(Saved data entries)

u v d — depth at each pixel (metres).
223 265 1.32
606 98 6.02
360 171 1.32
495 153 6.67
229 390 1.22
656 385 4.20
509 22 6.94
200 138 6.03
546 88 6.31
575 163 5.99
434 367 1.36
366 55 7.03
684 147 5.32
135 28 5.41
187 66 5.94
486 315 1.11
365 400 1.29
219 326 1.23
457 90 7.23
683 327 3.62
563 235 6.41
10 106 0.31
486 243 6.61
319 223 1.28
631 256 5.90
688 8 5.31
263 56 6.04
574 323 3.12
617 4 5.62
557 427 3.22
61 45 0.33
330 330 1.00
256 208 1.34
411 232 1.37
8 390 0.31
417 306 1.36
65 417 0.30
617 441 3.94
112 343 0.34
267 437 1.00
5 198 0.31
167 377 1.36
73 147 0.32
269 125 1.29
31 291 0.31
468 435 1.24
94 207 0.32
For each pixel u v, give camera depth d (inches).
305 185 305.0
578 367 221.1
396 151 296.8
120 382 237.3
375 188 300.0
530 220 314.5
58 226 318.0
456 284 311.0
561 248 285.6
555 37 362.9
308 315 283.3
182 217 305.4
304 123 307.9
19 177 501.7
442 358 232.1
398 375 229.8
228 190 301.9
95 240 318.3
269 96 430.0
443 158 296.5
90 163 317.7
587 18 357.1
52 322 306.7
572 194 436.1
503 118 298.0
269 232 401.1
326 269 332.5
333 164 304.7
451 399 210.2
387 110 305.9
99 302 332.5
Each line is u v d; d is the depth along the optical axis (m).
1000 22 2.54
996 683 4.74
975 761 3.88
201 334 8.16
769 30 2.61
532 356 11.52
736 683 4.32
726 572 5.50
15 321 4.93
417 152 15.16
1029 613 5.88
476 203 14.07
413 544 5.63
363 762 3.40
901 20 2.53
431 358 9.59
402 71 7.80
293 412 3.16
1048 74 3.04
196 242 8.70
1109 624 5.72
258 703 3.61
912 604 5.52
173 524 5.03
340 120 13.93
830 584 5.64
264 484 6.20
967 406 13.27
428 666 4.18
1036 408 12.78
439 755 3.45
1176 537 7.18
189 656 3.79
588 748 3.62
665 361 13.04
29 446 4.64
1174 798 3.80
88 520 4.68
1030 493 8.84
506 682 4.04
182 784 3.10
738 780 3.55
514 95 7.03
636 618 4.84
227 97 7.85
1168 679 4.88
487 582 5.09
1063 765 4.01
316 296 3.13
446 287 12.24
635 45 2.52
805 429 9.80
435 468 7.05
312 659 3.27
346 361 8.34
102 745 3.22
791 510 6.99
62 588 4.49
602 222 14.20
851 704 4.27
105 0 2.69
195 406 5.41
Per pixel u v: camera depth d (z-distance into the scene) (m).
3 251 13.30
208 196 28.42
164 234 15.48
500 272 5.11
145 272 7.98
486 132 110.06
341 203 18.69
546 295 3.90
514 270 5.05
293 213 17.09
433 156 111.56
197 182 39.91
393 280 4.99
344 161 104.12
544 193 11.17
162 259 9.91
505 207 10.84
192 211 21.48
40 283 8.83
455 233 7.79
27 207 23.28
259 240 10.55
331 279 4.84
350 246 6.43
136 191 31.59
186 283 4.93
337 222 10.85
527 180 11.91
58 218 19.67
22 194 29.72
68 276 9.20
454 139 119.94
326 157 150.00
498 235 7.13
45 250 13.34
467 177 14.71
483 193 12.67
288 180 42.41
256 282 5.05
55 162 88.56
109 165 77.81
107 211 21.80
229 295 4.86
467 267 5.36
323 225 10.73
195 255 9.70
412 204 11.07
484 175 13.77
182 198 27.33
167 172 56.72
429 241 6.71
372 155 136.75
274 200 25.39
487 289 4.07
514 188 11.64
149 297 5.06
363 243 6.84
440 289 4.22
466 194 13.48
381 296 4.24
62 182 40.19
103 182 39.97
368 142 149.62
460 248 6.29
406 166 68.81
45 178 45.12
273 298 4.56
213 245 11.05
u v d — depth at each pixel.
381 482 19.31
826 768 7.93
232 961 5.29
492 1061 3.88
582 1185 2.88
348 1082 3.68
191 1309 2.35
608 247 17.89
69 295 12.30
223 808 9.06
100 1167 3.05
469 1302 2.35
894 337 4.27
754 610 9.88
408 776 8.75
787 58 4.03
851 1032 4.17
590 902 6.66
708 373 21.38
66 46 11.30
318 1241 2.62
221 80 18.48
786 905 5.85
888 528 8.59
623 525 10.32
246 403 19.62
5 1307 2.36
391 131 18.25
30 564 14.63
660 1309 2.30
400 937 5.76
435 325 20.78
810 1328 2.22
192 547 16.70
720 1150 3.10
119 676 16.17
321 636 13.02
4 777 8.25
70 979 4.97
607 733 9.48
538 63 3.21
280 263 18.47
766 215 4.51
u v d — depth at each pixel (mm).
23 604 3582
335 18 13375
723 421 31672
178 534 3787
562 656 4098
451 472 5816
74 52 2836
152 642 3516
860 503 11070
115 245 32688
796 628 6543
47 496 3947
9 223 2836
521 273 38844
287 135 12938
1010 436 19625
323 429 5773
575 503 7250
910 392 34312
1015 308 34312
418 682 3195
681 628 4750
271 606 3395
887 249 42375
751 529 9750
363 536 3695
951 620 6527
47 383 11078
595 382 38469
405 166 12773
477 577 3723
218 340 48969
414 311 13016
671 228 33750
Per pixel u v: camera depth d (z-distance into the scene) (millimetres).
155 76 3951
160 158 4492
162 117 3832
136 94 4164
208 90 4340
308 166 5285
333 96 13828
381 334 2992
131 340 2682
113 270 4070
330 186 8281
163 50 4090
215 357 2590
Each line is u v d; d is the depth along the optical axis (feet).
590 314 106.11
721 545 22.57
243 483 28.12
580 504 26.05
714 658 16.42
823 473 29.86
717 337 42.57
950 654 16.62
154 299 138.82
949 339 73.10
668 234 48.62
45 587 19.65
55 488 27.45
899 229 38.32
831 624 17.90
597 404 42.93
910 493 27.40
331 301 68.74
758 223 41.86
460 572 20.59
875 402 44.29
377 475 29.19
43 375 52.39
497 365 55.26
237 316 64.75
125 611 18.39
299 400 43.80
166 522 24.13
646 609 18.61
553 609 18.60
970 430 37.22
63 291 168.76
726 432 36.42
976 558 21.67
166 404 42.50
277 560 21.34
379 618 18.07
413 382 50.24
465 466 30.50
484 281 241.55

What is needed:
The stretch of entries above that starts with the line containing "487 582 5.09" and goes on through the line containing "527 180 11.91" is to be transcribed exactly, and no other line is to be transcribed.

Written response:
487 582 5.09
1063 765 4.01
316 296 3.13
446 287 12.24
635 45 2.52
805 429 9.80
435 468 7.05
312 659 3.27
346 361 8.34
102 745 3.22
791 510 6.99
62 588 4.49
602 222 14.20
851 704 4.27
105 0 2.69
195 406 5.41
Per pixel u v: camera depth d (z-distance into the scene) (m).
3 251 13.30
208 196 28.42
164 234 15.48
500 272 5.11
145 272 7.98
486 132 110.06
341 203 18.69
546 295 3.90
514 270 5.05
293 213 17.09
433 156 111.56
197 182 39.91
393 280 4.99
344 161 104.12
544 193 11.17
162 259 9.91
505 207 10.84
192 211 21.48
40 283 8.83
455 233 7.79
27 207 23.28
259 240 10.55
331 279 4.84
350 246 6.43
136 191 31.59
186 283 4.93
337 222 10.85
527 180 11.91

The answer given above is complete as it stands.